Speaking of balance-of-system costs and permitting, Rive said, "One of the cool things about storage is that if you're already installing a solar system, the incremental cost of also getting a storage system installed is low." Rive sees this as being particularly true once storage systems are integrated into the same box as inverters.
"The bigger challenge is getting utilities comfortable with interconnecting the system. It’s all just very new, and these things take time. Storage is so new that whenever building inspectors see one of our systems, they say, 'What is this thing?' They've never seen it before," he said.
What are the benefits of solar to the utility?
Rive said, "The way that I look at it, there are massive benefits to distributed solar, and there are many great companies that have tried to analyze the avoided costs versus the revenue loss, and the results kind of vary. There are some that say it's on parity in some states -- the avoided costs are higher than lost revenue."
He continued, "Our approach is to basically look at all the things that would make solar more valuable and invest in those things. For example, increasing the capacity value of solar through a combination of load shifting and demand response and integrated storage could dramatically increase the value of solar."

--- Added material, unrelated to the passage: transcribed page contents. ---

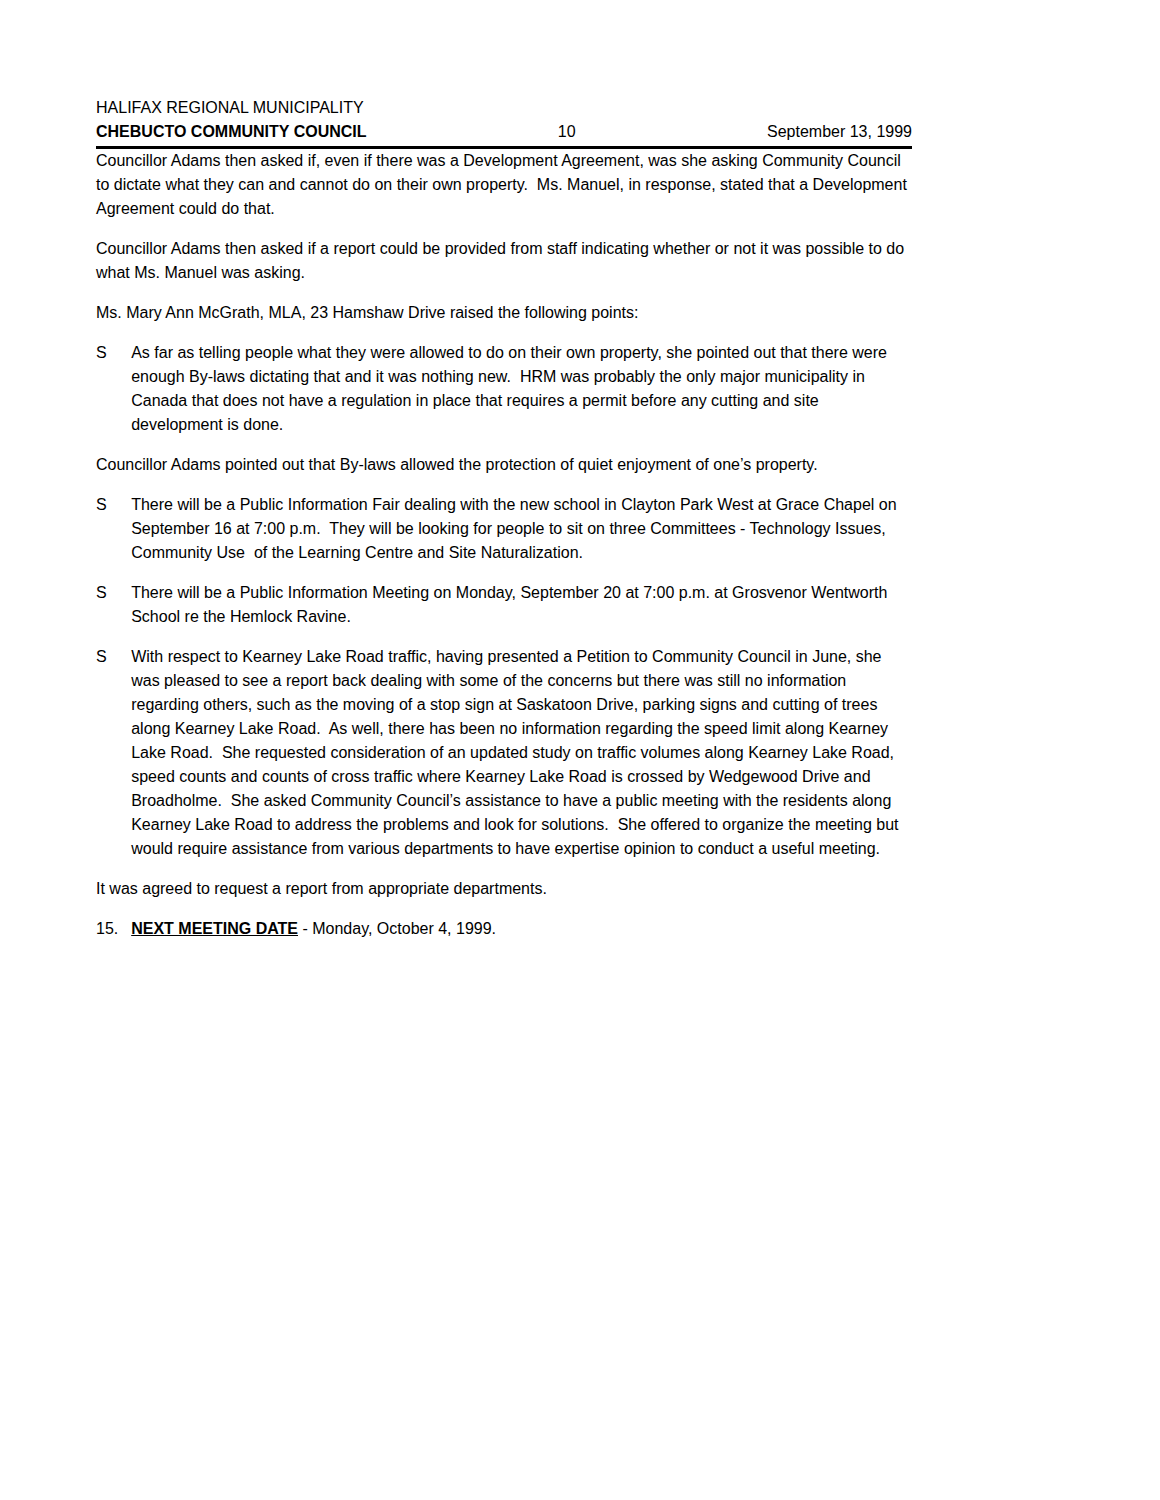HALIFAX REGIONAL MUNICIPALITY
CHEBUCTO COMMUNITY COUNCIL 10 September 13, 1999
Councillor Adams then asked if, even if there was a Development Agreement, was she asking Community Council to dictate what they can and cannot do on their own property. Ms. Manuel, in response, stated that a Development Agreement could do that.
Councillor Adams then asked if a report could be provided from staff indicating whether or not it was possible to do what Ms. Manuel was asking.
Ms. Mary Ann McGrath, MLA, 23 Hamshaw Drive raised the following points:
S
As far as telling people what they were allowed to do on their own property, she pointed out that there were enough By-laws dictating that and it was nothing new. HRM was probably the only major municipality in Canada that does not have a regulation in place that requires a permit before any cutting and site development is done.
Councillor Adams pointed out that By-laws allowed the protection of quiet enjoyment of one’s property.
S
There will be a Public Information Fair dealing with the new school in Clayton Park West at Grace Chapel on September 16 at 7:00 p.m. They will be looking for people to sit on three Committees - Technology Issues, Community Use of the Learning Centre and Site Naturalization.
S
There will be a Public Information Meeting on Monday, September 20 at 7:00 p.m. at Grosvenor Wentworth School re the Hemlock Ravine.
S
With respect to Kearney Lake Road traffic, having presented a Petition to Community Council in June, she was pleased to see a report back dealing with some of the concerns but there was still no information regarding others, such as the moving of a stop sign at Saskatoon Drive, parking signs and cutting of trees along Kearney Lake Road. As well, there has been no information regarding the speed limit along Kearney Lake Road. She requested consideration of an updated study on traffic volumes along Kearney Lake Road, speed counts and counts of cross traffic where Kearney Lake Road is crossed by Wedgewood Drive and Broadholme. She asked Community Council’s assistance to have a public meeting with the residents along Kearney Lake Road to address the problems and look for solutions. She offered to organize the meeting but would require assistance from various departments to have expertise opinion to conduct a useful meeting.
It was agreed to request a report from appropriate departments.
15.
NEXT MEETING DATE - Monday, October 4, 1999.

SolarCity is a member of TASC, a downstream solar advocacy organization that favors conserving net energy metering structures for solar power sales, rather than value-of-solar tariffs.
A little more about SolarCity's factory
When asked to name the things that keep him up at night, Rive mentioned that in addition to running a 7,000-employee firm, a major concern of late is that the company is "getting into large-scale solar manufacturing." He said, "We have a really exciting technology company that we acquired recently to manufacture what I consider some of the best solar panels on the planet." (GTM Research's Shyam Mehta took a close look at SolarCity's acquisition of Silevo here; GTM Senior Editor Stephen Lacey covered New York's funding of the factory here. Lacey reported that the incentive package gave SolarCity $750 million in tax breaks and cheap power deals in order to build the production facility.)
The proposed Buffalo, New York-sited, 1-gigawatt-capacity solar factory looks to eventually employ 1,500 workers. Rive asserted that manufacturing solar panels in the U.S. makes sense. In the company's comparison of Buffalo versus China, Rive noted Buffalo's 7.5 cents per kilowatt-hour clean power versus China's 15-cent power-- and that's in a nation with labor inflation.
Rive said that Silevo's "hybrid" crystalline-silicon and thin-film cells will hit 24 percent efficiency when the factory is up and running. Rive suggested that "in some situations, due to its bifacial nature, the cell will be capable of 26 percent."
But, said Rive, "The fundamental value proposition to the customer will be the same: it's just cleaner, cheaper energy."